= Embryo fossil =

Fossil of unhatched or unborn organisms

Embryo fossils are the preserved remains of unhatched or unborn organisms. Many fossils of the Doushantuo Formation have been interpreted as embryos; embryos are also common throughout the Cambrian fossil record.

==Preservation==
Taphonomic studies indicate that embryos are preserved for longest in reducing, anoxic conditions. These conditions can keep the embryos intact for long enough for bacteria to mineralise the cells and permit their preservation. However, phosphatisation was very rapid in the Doushantuo, so it is possible that faster preservation allowed embryos in different regimes to be preserved.

Preservation is mediated by bacterial biofilms. The cells of the embryo break down within hours of their death, under the effect of its own enzymes. Bacteria invade the decaying embryo before its cells can collapse, and biofilms take on and preserve the three-dimensional structure of the cells. The activity of these bacteria promote mineralisation.

Currently, only fossils representing very early stages in embryonic development have been preserved—no embryos have been interpreted as having undergone a large number cleavage stages.

==Affinities==

Some embryos have been interpreted as colonies of sulfur-reducing bacteria, a claim that cannot be upheld in all cases.
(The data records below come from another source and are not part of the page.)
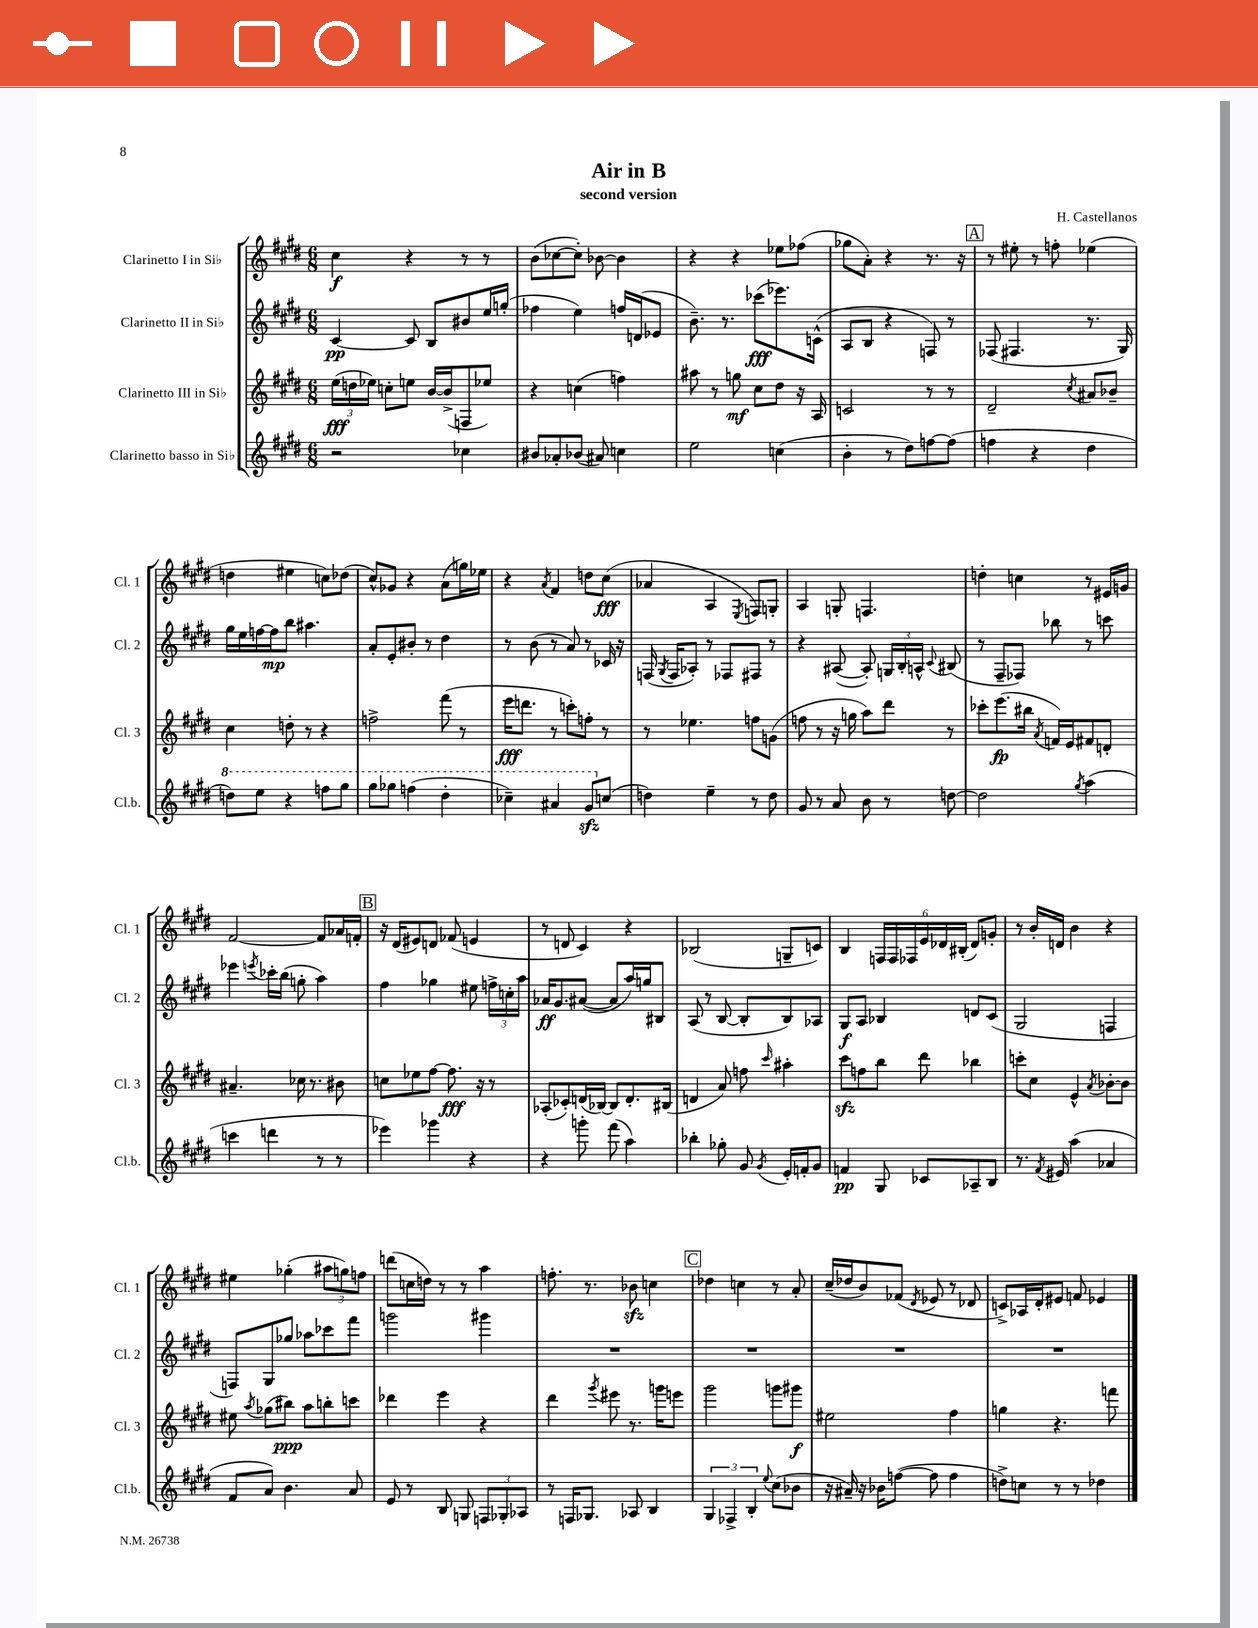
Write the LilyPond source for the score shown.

\header { title = "Air in B" composer = "H. Castellanos" subtitle = "second version" }
<<
\new StaffGroup <<
\new Staff = "s0" \with { instrumentName = "Clarinetto I in Sib" shortInstrumentName = "Cl. 1" } {
    \clef treble \key e \major \numericTimeSignature \time 6/8
    \autoBeamOff cis''4\f r4 r8 r8 |
    b'8[( ces''8~ ces''8]-.) bes'8~ bes'4 |
    r4 r4 ees''8[ fes''8]( |
    ges''8[ a'8]-.) r4 r8. r16 |
    \mark \markup { \box "A" } r8 eis''8-. r8 f''8-. ees''4( |
    d''4 eis''4 c''8[) des''8]( |
    cis''8[-^) ges'8] r4 a'8[( g''16) ees''16] |
    r4 \acciaccatura { a'8 } fis'4 d''8[ cis''8]\fff( |
    aes'4 a4 \acciaccatura { e8 } f8[) g8]-. |
    a4 g8-. f4. |
    d''4-. c''4 r8 eis'16[ g'16] |
    fis'2~ fis'8[ aes'16 f'16]-. |
    \mark \markup { \box "B" } r16 dis'16[( eis'8) d'8] fes'8( e'4 |
    r8 d'8 cis'4) r4 |
    bes2( g8[-- c'8]) |
    b4 \tuplet 6/4 { f16[ f16 fes16 e'16 des'16 bis16]-.( } des'8[) g'8]-. |
    r8 b'16[-. d'16] b'4 r4 |
    eis''4 ges''4-.( \tuplet 3/2 { ais''8[ g''8) f''8] } |
    d'''8[( c''16 d''16]) r8 r8 a''4 |
    f''8.-. r8. bes'8\sfz c''4 |
    \mark \markup { \box "C" } des''4 c''4 r8 a'8-. |
    cis''16[--( des''16 b'8) fes'8]( \acciaccatura { dis'8 } ees'8 r8 des'8 |
    c'8[->) aes16 dis'16-. eis'8] f'8 ees'4 \bar "|." |
}
\new Staff = "s1" \with { instrumentName = "Clarinetto II in Sib" shortInstrumentName = "Cl. 2" } {
    \clef treble \key e \major \numericTimeSignature \time 6/8
    \autoBeamOff cis'4~\pp cis'8 b8[ bis'8 e''16 g''16]-.( |
    fes''4 e''4) f''16[ d'16( ees'8] |
    b'8.--) r8. ces'''8[\fff( ees'''8.) c'16]-^( |
    a8[ b8] r4 f8) r8 |
    \mark \markup { \box "A" } fes8( fis4. r8. gis16) |
    gis''16[ e''16 f''16~ f''16\mp b''8] ais''4. |
    a'8[-. e'8-. bis'8]-. r8 dis''4 |
    r8 b'8( r8 a'8) r8 ces'16 r16 |
    f16( \acciaccatura { gis8 } f16[ aes8]-.) r8 fes8[ fis8] r8 |
    r4 ais8~( ais8-.) \tuplet 3/2 { g16[ b16-. a16]-^ } \appoggiatura { cis'8 } bis8( |
    r8 fis8[-- fes8]) bes''8 r8 c'''8 |
    ees'''4 \acciaccatura { e'''8 } ces'''16[-. b''16]( g''8-. a''4) |
    \mark \markup { \box "B" } fis''4 ges''4 eis''8 \tuplet 3/2 { f''16[-> c''16-. a''16] } |
    aes'16[\ff gis'8. ais'8]~( ais'8[ a''16) g''16 bis8] |
    a8( r8 b8~ b8[-. b8) aes8] |
    gis8[\f a8] bes4 d'8[ cis'8]( |
    gis2 f4 |
    f8[) gis8 ges''8] aes''8[ ces'''8 fis'''8] |
    g'''2 gis'''4 |
    R2. |
    \mark \markup { \box "C" } R2. |
    R2. |
    R2. \bar "|." |
}
\new Staff = "s2" \with { instrumentName = "Clarinetto III in Sib" shortInstrumentName = "Cl. 3" } {
    \clef treble \key e \major \numericTimeSignature \time 6/8
    \autoBeamOff \tuplet 3/2 { e''16[\fff( d''16 ees''16]) } c''8[-. e''8] b'16[~ b'16->( f8 ees''8]) |
    r4 c''4( f''4) |
    ais''8 r8 g''8\mf cis''8[ dis''8] r16 a16 |
    c'2 r8 r8 |
    \mark \markup { \box "A" } dis'2-- \acciaccatura { cis''8 } ais'8[ bes'8]-- |
    cis''4 d''8-. r8 r4 |
    f''2-> fis'''8( r8 |
    e'''16[\fff d'''8.] r8 c'''8[-.) f''8]-. r8 |
    r8 ees''4. f''8[ g'8]( |
    f''8 r8 r16 g''16 a''8[) dis'''8] r8 |
    ces'''8[-. e'''8.\fp( bis''16] \acciaccatura { a'8 } f'16[) e'16 fis'8 d'8]-. |
    ais'4.-- ces''16 r8. bis'8 |
    \mark \markup { \box "B" } c''8[ ees''8 fis''8]~ fis''8.\fff r16 r8 |
    aes8[-.( ces'8-.) d'16( bes16]~) bes8[ d'8.-. bis16]( |
    d'4 a'8) f''8 \grace { cis'''16 } ais''4-. |
    cis'''8[\sfz f''8 b''8] dis'''8 bes''4 |
    c'''8[-. cis''8] e'4-^ \acciaccatura { a'8 } bes'8[~-. bes'8] |
    eis''8 \acciaccatura { a''8 } ges''8[( bis''8]\ppp) a''8[ b''8-. c'''8] |
    des'''4 e'''4 r4 |
    dis'''4 \acciaccatura { gis'''8 } eis'''8 r8. g'''16[ e'''8] |
    \mark \markup { \box "C" } gis'''2 g'''8[ gis'''8]\f |
    eis''2 fis''4 |
    g''4 r4. f'''8 \bar "|." |
}
\new Staff = "s3" \with { instrumentName = "Clarinetto basso in Sib" shortInstrumentName = "Cl.b." } {
    \clef treble \key e \major \numericTimeSignature \time 6/8
    \autoBeamOff r2 ces''4 |
    bis'8[ aes'8-. bes'8]( ais'8) c''4 |
    e''2 c''4( |
    b'4-. r8 dis''8[) f''8~ f''8]( |
    \mark \markup { \box "A" } f''4 r4 dis''4 |
    \ottava #1 d'''8[) e'''8] r4 f'''8[ gis'''8] |
    gis'''8[ ges'''8] f'''4( dis'''4-. |
    ces'''4--) ais''4 gis''8[\sfz \ottava #0 c''8]( |
    d''4) e''4-- r8 d''8 |
    gis'8 r8 a'8 b'8 r8 d''8~ |
    d''2 \acciaccatura { gis''8 } a''4( |
    c'''4 d'''4 r8 r8 |
    \mark \markup { \box "B" } ees'''4) ges'''4 r4 |
    r4 g'''8-. fis'''8( a''4) |
    bes''4-. ges''8-. gis'8 \acciaccatura { gis'8 } e'16[-. f'16-. gis'8] |
    f'4\pp gis8 ces'8[ aes8-- b8] |
    r8. \acciaccatura { fis'8 } eis'16 a''4( aes'4 |
    fis'8[ a'8]) b'4. a'8 |
    e'8 r8 b8 g8 \tuplet 3/2 { f8[ ges8-. aes8] } |
    r8 f16[ ges8.] aes8 b4 |
    \mark \markup { \box "C" } \tuplet 3/2 { gis4 fes4-> b4-. } \appoggiatura { e''8 } cis''8[( bes'8] |
    r16 ais'16--) r16 bes'16[ f''8]~( f''8 f''4 |
    d''8[->) c''8] r8 r8 des''4 \bar "|." |
}
>>
>>
\layout { \context { \Score \remove "Bar_number_engraver" } }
Embryo fossils found in Doushantuo Formation of southern China exhibit occasional asynchronous cell division, common in modern embryos, implying that sophisticated mechanisms for differential cell division timing and embryonic cell lineage differentiation evolved before 551 million years ago. However, embryos composed of hundreds to more than ~1000 cells still show no evidence of blastocoel formation or the organization of blastomeres into epithelia – epithelialization should be underway in modern embryos with >100 cells. Features preserved on Doushantuo embryos are compatible with metazoans (animals), but the absence of epithelialization is consistent only with a stem-metazoan affinity.
It is not until the Cambrian that embryos with demonstrable eumetazoan features occur; gastrulation and a pentaradial symmetry are expressed in some lower Cambrian fossils.

Some fossil embryos are considered to belong to cnidarians and ecdysozoans, if they even fall into the metazoan crown group. No deuterostome or lophotrochozoan embryos have yet been reported, despite their similar preservation potential; this may be a result of different egg laying behaviour, as ecdysozoans lay eggs in the sediment rather than releasing them into the open – enhancing the chance of them becoming mineralised.

An alternative interpretation of the embryos appears to discount an animal – or indeed embryonic – interpretation altogether. Cell division without enlargement appears to continue beyond what it would in embryos, and without other embryonic traits becoming apparent. Such division is found in a wide range of eukaryotes, including some that are not truly multicellular, and this more conservative interpretation looks to be more parsimonious than embryonic claims.

Some have also been interpreted as algal.

==Dinosaurs==
Some hadrosaur fossils recovered from the Dinosaur Park Formation may represent embryos. Titanosaurian and tyrannosaurid embryos are also known.